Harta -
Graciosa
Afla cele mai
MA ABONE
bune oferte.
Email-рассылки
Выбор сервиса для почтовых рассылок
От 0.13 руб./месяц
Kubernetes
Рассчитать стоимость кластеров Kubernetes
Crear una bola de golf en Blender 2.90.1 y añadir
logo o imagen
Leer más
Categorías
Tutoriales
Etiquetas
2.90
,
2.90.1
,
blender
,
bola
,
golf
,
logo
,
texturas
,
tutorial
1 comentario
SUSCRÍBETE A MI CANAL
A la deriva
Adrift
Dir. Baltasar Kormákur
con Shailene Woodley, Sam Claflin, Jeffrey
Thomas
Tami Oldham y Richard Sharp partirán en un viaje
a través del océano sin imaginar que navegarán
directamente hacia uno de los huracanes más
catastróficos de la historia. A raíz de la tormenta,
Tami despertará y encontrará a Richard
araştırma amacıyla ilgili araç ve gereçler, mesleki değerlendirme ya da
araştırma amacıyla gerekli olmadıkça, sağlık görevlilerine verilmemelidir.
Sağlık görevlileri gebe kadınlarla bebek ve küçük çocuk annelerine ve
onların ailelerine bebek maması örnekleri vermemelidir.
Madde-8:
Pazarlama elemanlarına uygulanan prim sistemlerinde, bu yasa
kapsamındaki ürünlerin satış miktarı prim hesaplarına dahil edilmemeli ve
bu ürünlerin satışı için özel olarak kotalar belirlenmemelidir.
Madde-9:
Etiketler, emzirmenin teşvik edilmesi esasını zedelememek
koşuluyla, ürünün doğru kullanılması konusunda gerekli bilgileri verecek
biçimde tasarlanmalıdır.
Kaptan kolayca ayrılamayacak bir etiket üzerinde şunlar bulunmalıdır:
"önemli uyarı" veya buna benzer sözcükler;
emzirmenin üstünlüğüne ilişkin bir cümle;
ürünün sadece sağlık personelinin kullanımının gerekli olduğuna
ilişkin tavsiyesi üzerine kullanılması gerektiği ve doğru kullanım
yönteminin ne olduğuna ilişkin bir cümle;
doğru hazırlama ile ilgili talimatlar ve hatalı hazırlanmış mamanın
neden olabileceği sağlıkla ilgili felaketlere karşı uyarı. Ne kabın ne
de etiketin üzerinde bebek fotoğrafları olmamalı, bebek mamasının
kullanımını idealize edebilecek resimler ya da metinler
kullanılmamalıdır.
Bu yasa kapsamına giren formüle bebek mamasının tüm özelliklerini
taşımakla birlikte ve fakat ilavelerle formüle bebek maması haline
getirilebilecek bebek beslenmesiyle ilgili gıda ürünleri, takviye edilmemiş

- Task requirements -
Return the text of every item above line by line, keeping each word, number, and punctuation mark as it stands.

- Exercise result -
Harta -
Graciosa
Afla cele mai
MA ABONE
bune oferte.
Email-рассылки
Выбор сервиса для почтовых рассылок
От 0.13 руб./месяц
Kubernetes
Рассчитать стоимость кластеров Kubernetes
Crear una bola de golf en Blender 2.90.1 y añadir
logo o imagen
Leer más
Categorías
Tutoriales
Etiquetas
2.90
,
2.90.1
,
blender
,
bola
,
golf
,
logo
,
texturas
,
tutorial
1 comentario
SUSCRÍBETE A MI CANAL
A la deriva
Adrift
Dir. Baltasar Kormákur
con Shailene Woodley, Sam Claflin, Jeffrey
Thomas
Tami Oldham y Richard Sharp partirán en un viaje
a través del océano sin imaginar que navegarán
directamente hacia uno de los huracanes más
catastróficos de la historia. A raíz de la tormenta,
Tami despertará y encontrará a Richard
araştırma amacıyla ilgili araç ve gereçler, mesleki değerlendirme ya da
araştırma amacıyla gerekli olmadıkça, sağlık görevlilerine verilmemelidir.
Sağlık görevlileri gebe kadınlarla bebek ve küçük çocuk annelerine ve
onların ailelerine bebek maması örnekleri vermemelidir.
Madde-8:
Pazarlama elemanlarına uygulanan prim sistemlerinde, bu yasa
kapsamındaki ürünlerin satış miktarı prim hesaplarına dahil edilmemeli ve
bu ürünlerin satışı için özel olarak kotalar belirlenmemelidir.
Madde-9:
Etiketler, emzirmenin teşvik edilmesi esasını zedelememek
koşuluyla, ürünün doğru kullanılması konusunda gerekli bilgileri verecek
biçimde tasarlanmalıdır.
Kaptan kolayca ayrılamayacak bir etiket üzerinde şunlar bulunmalıdır:
"önemli uyarı" veya buna benzer sözcükler;
emzirmenin üstünlüğüne ilişkin bir cümle;
ürünün sadece sağlık personelinin kullanımının gerekli olduğuna
ilişkin tavsiyesi üzerine kullanılması gerektiği ve doğru kullanım
yönteminin ne olduğuna ilişkin bir cümle;
doğru hazırlama ile ilgili talimatlar ve hatalı hazırlanmış mamanın
neden olabileceği sağlıkla ilgili felaketlere karşı uyarı. Ne kabın ne
de etiketin üzerinde bebek fotoğrafları olmamalı, bebek mamasının
kullanımını idealize edebilecek resimler ya da metinler
kullanılmamalıdır.
Bu yasa kapsamına giren formüle bebek mamasının tüm özelliklerini
taşımakla birlikte ve fakat ilavelerle formüle bebek maması haline
getirilebilecek bebek beslenmesiyle ilgili gıda ürünleri, takviye edilmemiş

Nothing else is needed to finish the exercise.